(Text block):
# Bosch 4410L scms



## BULLHART (Oct 30, 2006)

I bought this saw earlier this year to replace my dewalt slider, and have been really happy with it. It was definitely designed with the trim carpenter in mind.

*PROS-* 

Upfront tilt controls... awesome

Fine Angle adjustment- a secondary knob for adjusting between degrees

Integrated Bevel Stops- For those who like to cut crown flat.

Some Extra Handles and carry grips.

Integrated Clamp System- For clamping material to the work surface.

Adjustments- This saw can be adjusted and tweaked to perfection.

*CONS-

*Weight- Heaver than hell.

Laser-
The saw came with an arbor laser, out of the box mine didn't work. Bosch sent me a new one and it lasted a week. Maybe I just had bad luck, but IMO this laser is chit! I threw on an irwin arbor laser off of another saw, and It has been great. For the cost of this saw, or any saw for that matter, Id love so see an integrated laser that is AC powered.

(Data supplied):
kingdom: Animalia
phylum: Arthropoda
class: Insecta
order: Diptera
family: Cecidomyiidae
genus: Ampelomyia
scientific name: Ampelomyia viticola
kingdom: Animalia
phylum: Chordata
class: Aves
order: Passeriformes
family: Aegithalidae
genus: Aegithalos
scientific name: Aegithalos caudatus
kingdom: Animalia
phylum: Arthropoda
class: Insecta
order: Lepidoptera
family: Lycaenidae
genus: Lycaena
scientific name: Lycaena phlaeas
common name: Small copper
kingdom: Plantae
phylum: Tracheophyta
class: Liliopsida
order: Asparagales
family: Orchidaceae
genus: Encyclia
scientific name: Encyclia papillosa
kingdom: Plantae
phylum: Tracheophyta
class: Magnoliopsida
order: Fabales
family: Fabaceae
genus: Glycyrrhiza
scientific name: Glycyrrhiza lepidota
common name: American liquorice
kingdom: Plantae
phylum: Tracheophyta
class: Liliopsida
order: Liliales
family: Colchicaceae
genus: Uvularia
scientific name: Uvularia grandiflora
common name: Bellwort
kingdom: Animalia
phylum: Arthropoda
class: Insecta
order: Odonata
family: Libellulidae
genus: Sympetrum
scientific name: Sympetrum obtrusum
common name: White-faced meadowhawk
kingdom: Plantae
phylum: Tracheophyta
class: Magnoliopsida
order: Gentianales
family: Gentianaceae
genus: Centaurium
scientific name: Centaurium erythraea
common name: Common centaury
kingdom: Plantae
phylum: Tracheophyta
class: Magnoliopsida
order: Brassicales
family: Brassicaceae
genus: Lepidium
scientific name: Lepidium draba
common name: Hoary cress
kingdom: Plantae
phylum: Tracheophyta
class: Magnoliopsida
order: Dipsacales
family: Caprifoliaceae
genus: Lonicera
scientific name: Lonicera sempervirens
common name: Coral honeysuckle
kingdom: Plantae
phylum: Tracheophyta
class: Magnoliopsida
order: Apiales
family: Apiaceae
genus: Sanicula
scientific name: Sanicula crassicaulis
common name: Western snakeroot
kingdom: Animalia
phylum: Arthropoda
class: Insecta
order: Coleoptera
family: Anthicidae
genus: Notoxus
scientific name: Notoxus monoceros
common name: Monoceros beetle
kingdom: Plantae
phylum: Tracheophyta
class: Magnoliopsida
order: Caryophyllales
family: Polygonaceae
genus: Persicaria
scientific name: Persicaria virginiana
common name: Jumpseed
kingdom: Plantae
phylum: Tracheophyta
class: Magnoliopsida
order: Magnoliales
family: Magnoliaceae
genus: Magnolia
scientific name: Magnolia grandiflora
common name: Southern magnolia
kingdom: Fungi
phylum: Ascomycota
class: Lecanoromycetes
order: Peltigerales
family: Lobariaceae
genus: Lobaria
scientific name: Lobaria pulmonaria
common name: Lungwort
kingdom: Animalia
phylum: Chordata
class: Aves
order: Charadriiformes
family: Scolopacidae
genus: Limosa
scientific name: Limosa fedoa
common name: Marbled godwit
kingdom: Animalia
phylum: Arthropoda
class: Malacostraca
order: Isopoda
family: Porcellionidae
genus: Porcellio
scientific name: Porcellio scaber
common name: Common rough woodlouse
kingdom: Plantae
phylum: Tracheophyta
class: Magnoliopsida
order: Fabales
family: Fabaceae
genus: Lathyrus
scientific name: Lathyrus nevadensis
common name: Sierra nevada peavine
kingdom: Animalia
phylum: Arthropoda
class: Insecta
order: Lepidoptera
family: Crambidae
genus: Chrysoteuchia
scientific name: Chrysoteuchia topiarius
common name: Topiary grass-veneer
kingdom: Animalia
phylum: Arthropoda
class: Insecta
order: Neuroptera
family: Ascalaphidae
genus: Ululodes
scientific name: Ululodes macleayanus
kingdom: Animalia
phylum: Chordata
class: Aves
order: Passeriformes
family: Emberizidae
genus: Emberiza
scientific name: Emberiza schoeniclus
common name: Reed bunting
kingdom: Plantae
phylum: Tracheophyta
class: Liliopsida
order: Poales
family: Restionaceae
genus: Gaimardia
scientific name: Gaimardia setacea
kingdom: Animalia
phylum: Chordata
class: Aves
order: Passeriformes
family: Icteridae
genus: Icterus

(Task A):
Reproduce the passage of the Bosch saw review above that begins at the words "Some Extra Handles" and stops after "is AC powered.".
(Task B):
Carry on the Bosch saw review above from the point where its last sentence ends.

(Reply A):
Some Extra Handles and carry grips.

Integrated Clamp System- For clamping material to the work surface.

Adjustments- This saw can be adjusted and tweaked to perfection.

*CONS-

*Weight- Heaver than hell.

Laser-
The saw came with an arbor laser, out of the box mine didn't work. Bosch sent me a new one and it lasted a week. Maybe I just had bad luck, but IMO this laser is chit! I threw on an irwin arbor laser off of another saw, and It has been great. For the cost of this saw, or any saw for that matter, Id love so see an integrated laser that is AC powered.

(Reply B):
Fence- The fence is great. Heavy and solid, especially coming from my last saw where I had fence flex issues. BUT, the channels that the fences slide in, get hindered by dust rather easily. No big deal, but with the presence of dust, (when is it not present) it seems to take a bit of "wiggle" to slide the fences.

*SUMMARY OF OPINION-*

All in all, I love this saw. It is a quality tool, that improves my production. It has a nice solid fence that does not flex. It is clearly designed for the trim carpenter, and the slight modifications for our trade are much appreciated.

Regards, BULL


----------



## woodman42 (Aug 6, 2007)

Looks like a bad &#% saw.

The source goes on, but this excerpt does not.